- EXERCISE AIM
Your answer is the lines below, exactly, from the one that contains "none; stroke-linecap: round;" through the one that contains "middle; stroke-width: 5;", both included.

-------- INPUT FOR THIS TASK

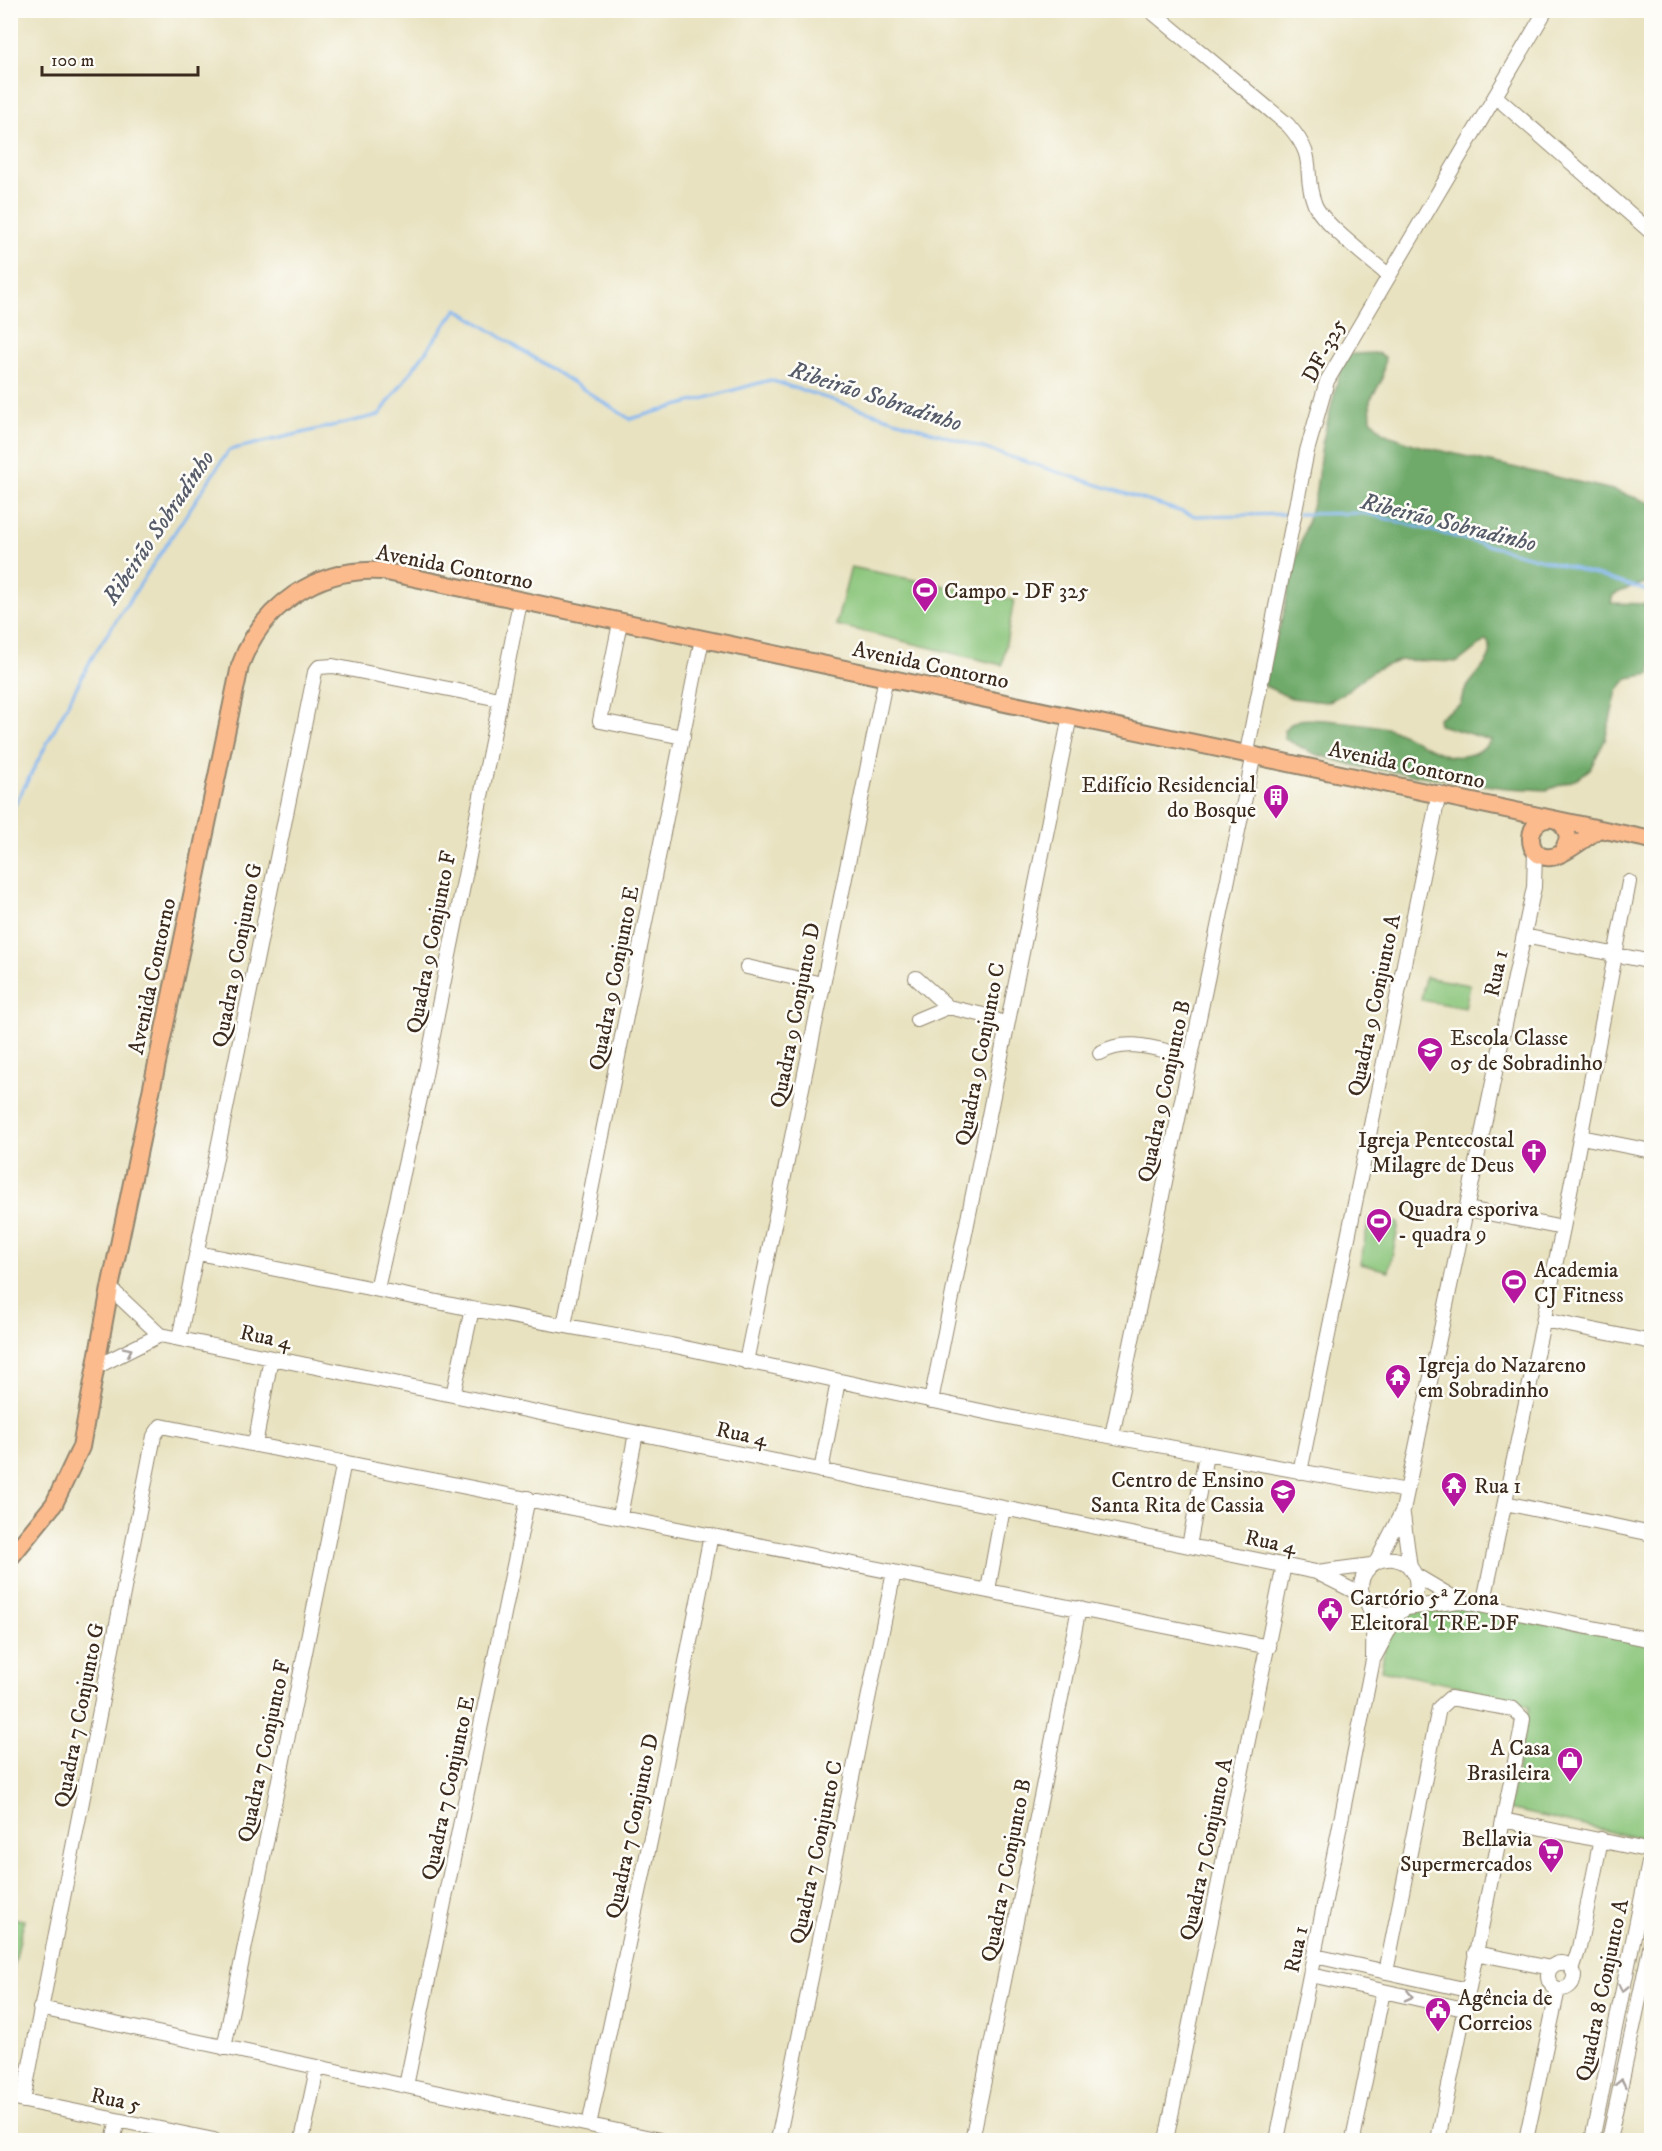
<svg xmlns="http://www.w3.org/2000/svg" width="1662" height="2151" font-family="'IM FELL DW Pica',serif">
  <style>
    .green { fill: #8ac57a; stroke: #62784c; stroke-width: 1.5 }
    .forest { fill: #6faa6a; stroke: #556a44; stroke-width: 1.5 }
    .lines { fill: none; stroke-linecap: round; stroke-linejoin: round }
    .stream { stroke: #84b7f2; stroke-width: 3 }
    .minor-casing { stroke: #92866f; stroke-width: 16 }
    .major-casing { stroke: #92866f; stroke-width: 20 }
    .minor { stroke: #fff; stroke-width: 14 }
    .major { stroke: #fbbb8d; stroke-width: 16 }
    .oneway { stroke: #a79f9a }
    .labels { text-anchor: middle; stroke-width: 5; stroke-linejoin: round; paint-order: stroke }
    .street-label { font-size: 22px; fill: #3b2a1e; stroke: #fdfcf7 }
    .poi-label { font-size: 22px; fill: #3b2a1e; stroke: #fdfcf7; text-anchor: start }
    .water-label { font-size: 24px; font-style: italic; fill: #555b68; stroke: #fdfcf7 }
  </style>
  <rect width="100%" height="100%" fill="#fdfcf7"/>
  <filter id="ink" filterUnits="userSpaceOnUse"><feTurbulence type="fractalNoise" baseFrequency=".0167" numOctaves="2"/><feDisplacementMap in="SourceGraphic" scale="12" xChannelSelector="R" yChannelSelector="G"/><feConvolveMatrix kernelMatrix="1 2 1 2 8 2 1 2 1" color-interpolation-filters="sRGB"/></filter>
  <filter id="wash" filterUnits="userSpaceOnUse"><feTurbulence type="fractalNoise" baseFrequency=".008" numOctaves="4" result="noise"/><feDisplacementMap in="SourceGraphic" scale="24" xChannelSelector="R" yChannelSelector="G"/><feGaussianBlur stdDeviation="1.35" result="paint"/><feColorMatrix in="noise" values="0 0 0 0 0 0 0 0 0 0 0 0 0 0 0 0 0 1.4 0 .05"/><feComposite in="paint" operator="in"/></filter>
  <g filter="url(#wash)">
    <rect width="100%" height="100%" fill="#e8e2c0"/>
    <!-- green -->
    <path class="green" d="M851 567 1014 600 1002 665 836 625Z
      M1425 977 1470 985 1465 1008 1421 1000Z
      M1369 1218 1399 1223 1389 1271 1360 1264Z
      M1455 1602 1651 1644 1652 1818 1647 1840 1509 1809 1529 1706 1468 1696 1467 1688 1381 1670C1384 1651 1388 1622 1408 1612 1420 1605 1441 1605 1455 1602Z
      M11 1918 24 1920 12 1976H10Z"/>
    <!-- forest -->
    <path class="forest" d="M1377 353 1385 357 1382 380 1370 400 1371 419 1383 433 1416 445 1613 490 1651 503V583L1633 586 1613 595 1611 603 1651 604V674L1628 678 1617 691 1605 740 1590 769 1577 779 1547 790 1506 788 1360 767 1315 754 1285 739 1284 730C1288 726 1293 722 1299 720 1312 717 1378 725 1391 729 1406 735 1438 754 1450 756 1465 758 1482 753 1491 740L1439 725 1438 718 1461 704C1461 680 1504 660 1486 640L1458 662 1401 660 1374 670 1341 695 1326 702 1291 698 1265 686 1266 671 1283 616 1292 572 1315 497 1322 444 1339 375 1345 359 1352 354Z"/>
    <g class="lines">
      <!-- stream -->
      <path class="stream" d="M1298 514 1365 513 1566 566 1652 592
        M10 814 94 654 229 450 379 415 457 309 630 419 770 380 1195 516 1292 514"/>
    </g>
  </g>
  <g filter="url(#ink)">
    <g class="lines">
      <!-- minor casing -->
      <g class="minor-casing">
        <path id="minor" d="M1150 10 1288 125C1320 161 1301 170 1315 205 1323 224 1371 260 1388 275
          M1495 96 1652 233
          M620 623 600 721 683 737
          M1247 752 1307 451 1327 381 1546 10
          M1524 936 1652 962
          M747 967 822 984
          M916 978 948 1007 988 1016 1006 1025
          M917 1020 948 1007
          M1100 1053C1128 1036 1161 1051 1191 1057
          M1581 1137 1652 1151
          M1468 1209 1563 1228
          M198 1253 472 1309 671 1345 1023 1420 1407 1491
          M110 1288 160 1335 1316 1572 1362 1595
          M377 1289 423 1085 520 602
          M1544 1320 1652 1342
          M564 1325 702 639
          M179 1339 315 672 319 667 333 666 499 699
          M746 1362 886 677
          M96 1367 160 1335
          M453 1395 472 1309
          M931 1401 1070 716
          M1112 1436 1254 754
          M255 1445 271 1358
          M821 1471 838 1381
          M1300 1472 1439 793
          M1505 1503 1652 1534
          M1403 1515 1410 1568
          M620 1516 636 1433
          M1189 1546 1206 1455
          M1377 1561 1403 1510 1534 887 1535 851
          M1317 1572 1371 1565
          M1415 1575 1459 1601 1652 1640
          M988 1590 1003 1508
          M1483 1605 1563 1228 1629 882
          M1407 1608 1459 1601
          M1374 1658 1398 1613
          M1503 1820 1651 1851
          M1475 1953 1551 1968
          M1315 1956 1468 1990
          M1548 1976a13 13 0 1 1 26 0a13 13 0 1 1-26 0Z
          M1572 1970 1579 1948 1601 1839
          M1386 1972 1439 1708 1450 1698 1513 1709 1523 1719 1521 1732 1438 2140
          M1311 1975 1464 2009
          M40 2008 660 2140
          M224 2048 344 1462
          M406 2086 528 1498
          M10 2098 214 2140
          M23 2101 154 1436 161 1426 1269 1647
          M589 2125 657 1809 711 1535
          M113 2140 118 2121
          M302 2140 317 2069
          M778 2140 894 1572
          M972 2140 1079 1608
          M1166 2140 1284 1565
          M1277 2140 1373 1660C1373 1644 1375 1620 1368 1605 1366 1599 1362 1596 1361 1589 1361 1581 1363 1573 1369 1568 1375 1561 1384 1558 1394 1559 1438 1567 1411 1639 1368 1605
          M1353 2140 1383 1991
          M1526 2140 1558 1989
          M1592 2140 1652 1848
          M1609 2140 1652 1939"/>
      </g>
      <!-- major casing -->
      <g class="major-casing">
        <path id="major" d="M1563 851 1568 839C1567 830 1563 821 1553 819 1525 815 1523 860 1551 857 1563 856 1588 836 1599 829
          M10 1558 54 1504 81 1447 110 1288 240 666C261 606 317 567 382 571L1652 840"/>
      </g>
      <!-- minor -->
      <use href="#minor" class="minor"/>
      <!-- major -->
      <use href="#major" class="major"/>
    </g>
    <!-- one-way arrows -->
    <defs><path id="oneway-chevron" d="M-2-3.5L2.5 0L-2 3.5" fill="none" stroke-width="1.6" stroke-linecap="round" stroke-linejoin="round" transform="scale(1.5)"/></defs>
    <g class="oneway">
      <use href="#oneway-chevron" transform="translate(128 1351) rotate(-26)"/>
      <use href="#oneway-chevron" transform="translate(1623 1988) rotate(102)"/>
      <use href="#oneway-chevron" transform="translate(1409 1996) rotate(13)"/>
      <use href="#oneway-chevron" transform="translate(1621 2083) rotate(-78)"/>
    </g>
  </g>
  <!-- icons -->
  <defs>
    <g id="stadium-pin" transform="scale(1.35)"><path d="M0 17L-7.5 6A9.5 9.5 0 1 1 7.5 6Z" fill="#b5179e" stroke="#fdfcf7"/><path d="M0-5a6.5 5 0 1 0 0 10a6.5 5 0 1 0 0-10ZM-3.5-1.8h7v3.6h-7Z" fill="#fff"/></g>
    <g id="building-pin" transform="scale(1.35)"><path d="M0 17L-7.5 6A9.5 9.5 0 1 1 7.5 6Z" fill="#b5179e" stroke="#fdfcf7"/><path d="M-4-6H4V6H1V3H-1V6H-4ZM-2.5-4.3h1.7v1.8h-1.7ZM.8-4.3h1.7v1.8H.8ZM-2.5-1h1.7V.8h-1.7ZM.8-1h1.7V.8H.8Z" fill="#fff"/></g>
    <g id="school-pin" transform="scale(1.35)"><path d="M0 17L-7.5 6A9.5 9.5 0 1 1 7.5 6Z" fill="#b5179e" stroke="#fdfcf7"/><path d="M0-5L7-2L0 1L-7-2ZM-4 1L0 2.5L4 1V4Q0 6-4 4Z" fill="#fff"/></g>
    <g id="church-pin" transform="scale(1.35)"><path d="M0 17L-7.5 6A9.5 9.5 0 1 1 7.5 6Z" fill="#b5179e" stroke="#fdfcf7"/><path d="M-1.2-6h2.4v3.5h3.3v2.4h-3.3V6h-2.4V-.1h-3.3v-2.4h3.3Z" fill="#fff"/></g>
    <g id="temple-pin" transform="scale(1.35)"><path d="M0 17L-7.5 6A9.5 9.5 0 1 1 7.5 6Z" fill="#b5179e" stroke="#fdfcf7"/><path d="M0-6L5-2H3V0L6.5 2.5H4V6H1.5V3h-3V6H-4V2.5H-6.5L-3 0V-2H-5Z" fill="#fff"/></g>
    <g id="civic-pin" transform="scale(1.35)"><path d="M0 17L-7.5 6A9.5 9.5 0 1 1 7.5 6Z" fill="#b5179e" stroke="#fdfcf7"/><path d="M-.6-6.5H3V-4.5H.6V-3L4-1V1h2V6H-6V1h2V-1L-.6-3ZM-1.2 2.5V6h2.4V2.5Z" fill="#fff"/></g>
    <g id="shop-pin" transform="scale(1.35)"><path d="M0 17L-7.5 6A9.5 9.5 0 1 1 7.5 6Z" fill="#b5179e" stroke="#fdfcf7"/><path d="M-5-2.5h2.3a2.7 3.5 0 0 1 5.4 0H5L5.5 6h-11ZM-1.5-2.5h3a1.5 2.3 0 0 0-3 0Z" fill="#fff"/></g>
    <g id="supermarket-pin" transform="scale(1.35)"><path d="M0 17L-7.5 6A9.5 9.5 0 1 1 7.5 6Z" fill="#b5179e" stroke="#fdfcf7"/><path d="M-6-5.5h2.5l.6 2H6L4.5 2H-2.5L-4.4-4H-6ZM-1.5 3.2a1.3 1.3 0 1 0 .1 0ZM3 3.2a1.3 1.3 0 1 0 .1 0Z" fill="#fff"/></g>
  </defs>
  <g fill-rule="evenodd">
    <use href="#stadium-pin" x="925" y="590"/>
    <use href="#building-pin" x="1276" y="797"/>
    <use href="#school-pin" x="1430" y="1050"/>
    <use href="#church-pin" x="1534" y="1152"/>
    <use href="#stadium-pin" x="1379" y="1221"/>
    <use href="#stadium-pin" x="1514" y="1282"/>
    <use href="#temple-pin" x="1398" y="1377"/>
    <use href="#temple-pin" x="1454" y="1485"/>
    <use href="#school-pin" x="1283" y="1492"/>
    <use href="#civic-pin" x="1330" y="1610"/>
    <use href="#shop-pin" x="1570" y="1760"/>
    <use href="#supermarket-pin" x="1551" y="1851"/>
    <use href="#civic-pin" x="1438" y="2010"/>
  </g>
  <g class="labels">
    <!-- street labels -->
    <g class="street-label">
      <text transform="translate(1323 350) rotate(-62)" y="8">DF-325</text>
      <text transform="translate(455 566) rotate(11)" y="8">Avenida Contorno</text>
      <text transform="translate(931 664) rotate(12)" y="8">Avenida Contorno</text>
      <text transform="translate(1407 764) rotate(12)" y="8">Avenida Contorno</text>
      <text transform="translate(430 942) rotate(-79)" y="8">Quadra 9 Conjunto F</text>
      <text transform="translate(236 955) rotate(-79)" y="8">Quadra 9 Conjunto G</text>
      <text transform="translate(1495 973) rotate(-78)" y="8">Rua 1</text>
      <text transform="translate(151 976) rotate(-78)" y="8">Avenida Contorno</text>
      <text transform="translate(613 978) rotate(-79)" y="8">Quadra 9 Conjunto E</text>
      <text transform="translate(1373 1005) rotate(-78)" y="8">Quadra 9 Conjunto A</text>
      <text transform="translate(794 1015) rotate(-79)" y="8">Quadra 9 Conjunto D</text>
      <text transform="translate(979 1054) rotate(-79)" y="8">Quadra 9 Conjunto C</text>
      <text transform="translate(1163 1091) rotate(-78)" y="8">Quadra 9 Conjunto B</text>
      <text transform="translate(266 1336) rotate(12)" y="8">Rua 4</text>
      <text transform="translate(742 1433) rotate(12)" y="8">Rua 4</text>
      <text transform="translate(1271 1541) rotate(12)" y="8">Rua 4</text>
      <text transform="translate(78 1715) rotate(-79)" y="8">Quadra 7 Conjunto G</text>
      <text transform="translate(263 1751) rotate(-78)" y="8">Quadra 7 Conjunto F</text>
      <text transform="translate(447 1788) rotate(-78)" y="8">Quadra 7 Conjunto E</text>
      <text transform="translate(631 1826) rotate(-78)" y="8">Quadra 7 Conjunto D</text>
      <text transform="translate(1205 1849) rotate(-78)" y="8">Quadra 7 Conjunto A</text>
      <text transform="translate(815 1852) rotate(-78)" y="8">Quadra 7 Conjunto C</text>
      <text transform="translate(1005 1870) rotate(-79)" y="8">Quadra 7 Conjunto B</text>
      <text transform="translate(1295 1949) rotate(-78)" y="8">Rua 1</text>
      <text transform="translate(1601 1990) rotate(-78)" y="8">Quadra 8 Conjunto A</text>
      <text transform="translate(116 2099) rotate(12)" y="8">Rua 5</text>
    </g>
    <!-- poi labels -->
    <g class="poi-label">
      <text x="944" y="598">Campo - DF 325</text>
      <text x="1256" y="792" text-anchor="end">Edifício Residencial<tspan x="1256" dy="25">do Bosque</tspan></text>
      <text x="1450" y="1045">Escola Classe<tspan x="1450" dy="25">05 de Sobradinho</tspan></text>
      <text x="1514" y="1147" text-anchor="end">Igreja Pentecostal<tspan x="1514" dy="25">Milagre de Deus</tspan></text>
      <text x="1398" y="1216">Quadra esporiva<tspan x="1398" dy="25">- quadra 9</tspan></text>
      <text x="1534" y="1277">Academia<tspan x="1534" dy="25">CJ Fitness</tspan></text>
      <text x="1418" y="1372">Igreja do Nazareno<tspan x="1418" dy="25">em Sobradinho</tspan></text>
      <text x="1264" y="1487" text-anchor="end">Centro de Ensino<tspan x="1264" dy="25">Santa Rita de Cassia</tspan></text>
      <text x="1474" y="1493">Rua 1</text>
      <text x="1350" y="1605">Cartório 5ª Zona<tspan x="1350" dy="25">Eleitoral TRE-DF</tspan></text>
      <text x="1550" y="1755" text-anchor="end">A Casa<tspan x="1550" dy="25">Brasileira</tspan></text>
      <text x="1532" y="1846" text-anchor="end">Bellavia<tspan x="1532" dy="25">Supermercados</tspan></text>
      <text x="1458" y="2005">Agência de<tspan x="1458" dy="25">Correios</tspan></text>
    </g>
    <!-- water labels -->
    <g class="water-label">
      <text transform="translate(876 396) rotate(18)" y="8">Ribeirão Sobradinho</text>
      <text transform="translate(1449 522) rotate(14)" y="8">Ribeirão Sobradinho</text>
      <text transform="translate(158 527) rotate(-56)" y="8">Ribeirão Sobradinho</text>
    </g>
  </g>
  <!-- margin -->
  <rect width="1662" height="2151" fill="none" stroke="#fdfcf7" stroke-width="36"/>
  <!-- scale -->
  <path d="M42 66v9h156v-9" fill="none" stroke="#3b2a1e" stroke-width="3"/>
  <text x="51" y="66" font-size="18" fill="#3b2a1e" stroke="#fdfcf7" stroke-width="4.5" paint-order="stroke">100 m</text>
</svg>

----------------

- ANSWER SPACE
    .lines { fill: none; stroke-linecap: round; stroke-linejoin: round }
    .stream { stroke: #84b7f2; stroke-width: 3 }
    .minor-casing { stroke: #92866f; stroke-width: 16 }
    .major-casing { stroke: #92866f; stroke-width: 20 }
    .minor { stroke: #fff; stroke-width: 14 }
    .major { stroke: #fbbb8d; stroke-width: 16 }
    .oneway { stroke: #a79f9a }
    .labels { text-anchor: middle; stroke-width: 5; stroke-linejoin: round; paint-order: stroke }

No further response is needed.